La Marqueta, a retail and food market located underneath an elevated train track, is a vibrant space where people come to not only shop, but to sit and share their stories with one another. On the occasions that I have visited, I have witnessed the strong community felt by so many of the people spending time inside. This is, without a doubt, a venue that combines the arts, food and people in a beautiful way.
Historically, La Marqueta has been a cultural staple of the Latino community of East Harlem. When it first was opened in 1936, it was a bustling economic and social center of the neighborhood. Later, it began to decline. Now, after recent efforts to revitalize the market, it houses a variety of specialty vendors and artists and regularly hosts community cultural events.
When I entered, I was greeted by the smell of rising dough wafting through from Hot Bread Kitchen toward the back of the market. In addition to baking their own breads, HBK is a non-profit organization that invites startup food companies to use their kitchen facilities.
On either side of the narrow walkways of the market, artists and vendors stood in their stalls, chatting, laughing, and working. As I strolled through, a stall filled with handmade dolls, jewelry, books and other curios caught my eye. This is where I met Mercedes. She told me that she was a single working mother of three when she began making her dolls.
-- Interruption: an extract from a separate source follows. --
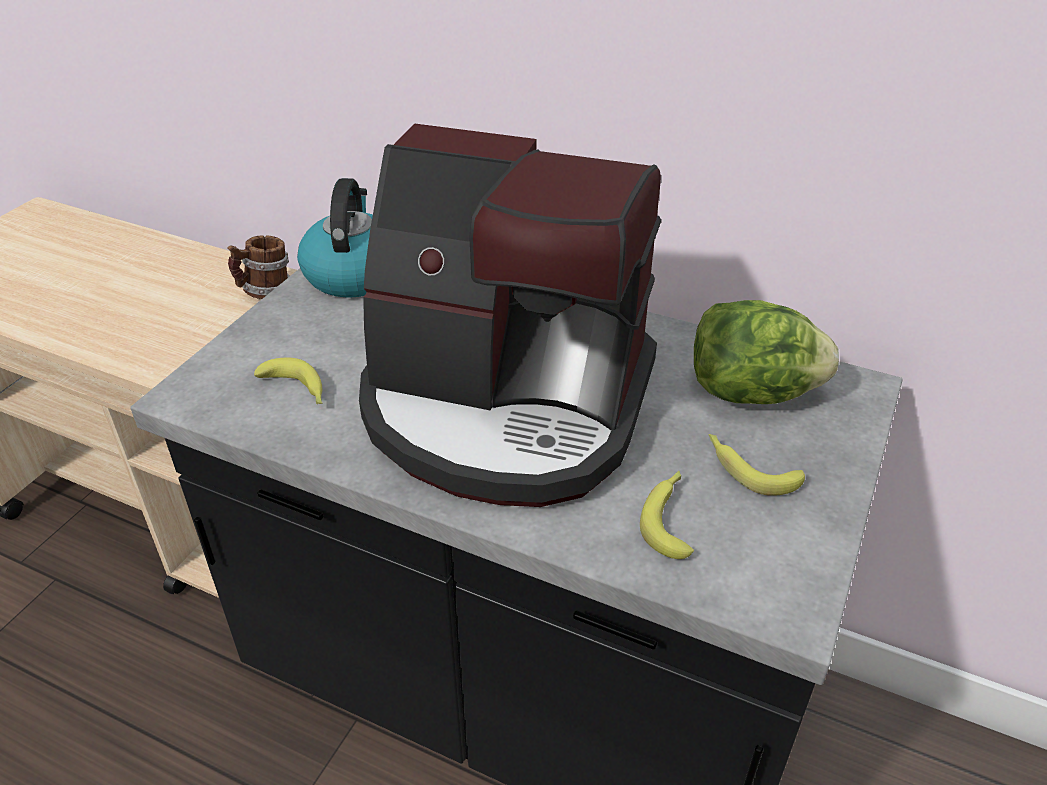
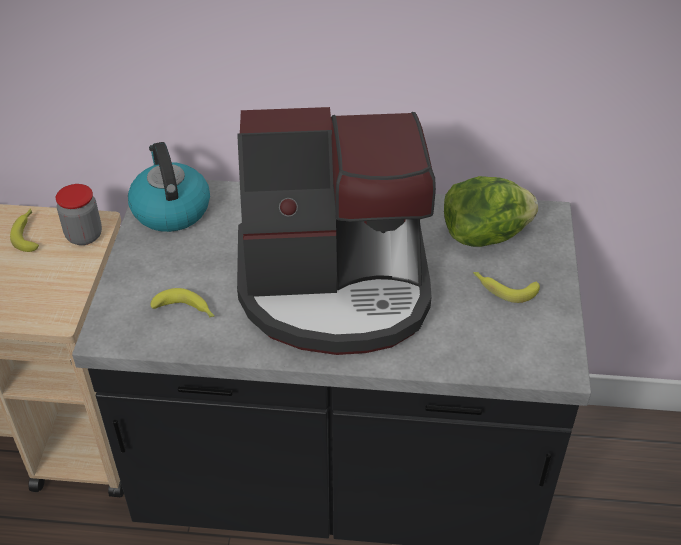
camera: 20 degrees left, 5 degrees up
(265, 292) = (84, 235): mug -> jar
(670, 518) = (471, 332): banana -> banana (28, 233)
They were an instant hit and after she had created three for her own children, "suddenly everyone wanted one." After a while, however, the work became overwhelming as every tiny face was hand stitched - but genius struck, as it tends to do. “My muse came to me again,” recalled Mercedes, and she began to paint the faces instead.
Today, people stop in to purchase her dolls for their children and grandchildren, as collectors’ items, and even for spiritual purposes. For this, Mercedes explained, she attaches a special panel of fabric at the top of the head through which people can put charms or talismans.
Her stall at La Marqueta has now expanded to other items. Mercedes makes “piece dolls” from the leftover scraps of her bigger dolls, pins and magnets with two-dimensional images of her dolls. When a loyal customer told her “I want one for my baby’s hair,” Mercedes began to make wearable dolls on pins and barrettes.
Mercedes takes a great deal of pride in her craft, but similar to the other members of the community at La Marqueta, she is also very supportive of her fellow artists and vendors. On the back wall of her stall is a shelf she calls the “Artisan’s Bodega Exchange” where she showcases the work of her neighbors - from jewelry to books and much more. According to Mercedes, there is a tremendous sense of camaraderie at La Marqueta, and she feels that the community is in many ways a kind of family.